The first paragraph establishes the goal: find what optimizations were previously applied. The second paragraph reframes the problem: the 40× gap suggests misconfiguration, not slow hardware. The third paragraph generates specific hypotheses. The fourth paragraph plans the investigation. The fifth paragraph adds a second layer of analysis (the 510ms latency is too high for a 13B model). The sixth paragraph formalizes the two-pronged investigation strategy.
This progression reveals a mind working through a problem in real time, adjusting its understanding as it considers new evidence. The assistant starts with a relatively narrow goal ("find prior optimizations") and expands to a comprehensive diagnostic framework.

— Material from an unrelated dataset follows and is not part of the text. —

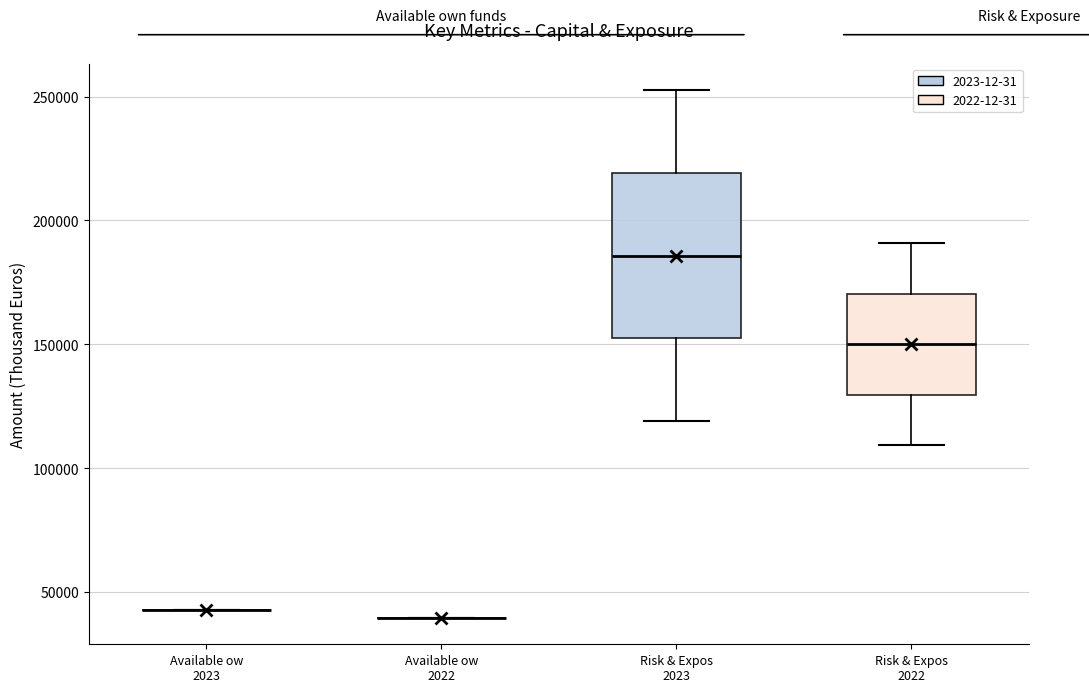

Reading left to right, transcribe this box plot: for each box, give where its median line is, the range the box spans, and where its two whiskers end, as read against the y-axis. The values are not printed on the chart, so give them approximately, as read against the axis.

Available ow 2023: box collapsed to a line at 45000, whiskers 45000 to 45000
Available ow 2022: box collapsed to a line at 40000, whiskers 40000 to 40000
Risk & Expos 2023: median 185000, box 150000 to 220000, whiskers 120000 to 255000
Risk & Expos 2022: median 150000, box 130000 to 170000, whiskers 110000 to 190000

Notably, the assistant does not simply accept the user's assertion uncritically. It performs its own analysis: "The 510ms per-token latency under load is way too high for a 13B model; that suggests either the torch indexer is doing massive work per decode step, NCCL is stalling badly, or the MoE routing is pulling in way too many experts." This is independent reasoning that validates the user's concern while adding technical specificity.
Conclusion
Message 12396 is a pivotal moment in the opencode session. It represents the transition from deployment to optimization, from acceptance to investigation, from hardware-determinism to configuration-diagnosis. The assistant's response to the user's challenge is methodical, hypothesis-driven, and strategically structured. By launching parallel investigations into the local repository and the live server configuration, the assistant maximizes the information it can gather in a single round.
The message also reveals important truths about AI-assisted engineering work: that the best diagnostic insights often come from challenging initial conclusions, that a 40× performance gap demands systemic investigation rather than single-kernel optimization, and that institutional knowledge (captured in repo notes, scripts, and previous configs) is often the fastest path to understanding a complex system.
Whether the investigation succeeds in closing the 40× gap remains to be seen in subsequent messages. But message 12396 establishes the framework, the hypotheses, and the evidence-gathering strategy that will determine the outcome. It is a masterclass in structured diagnostic thinking under pressure.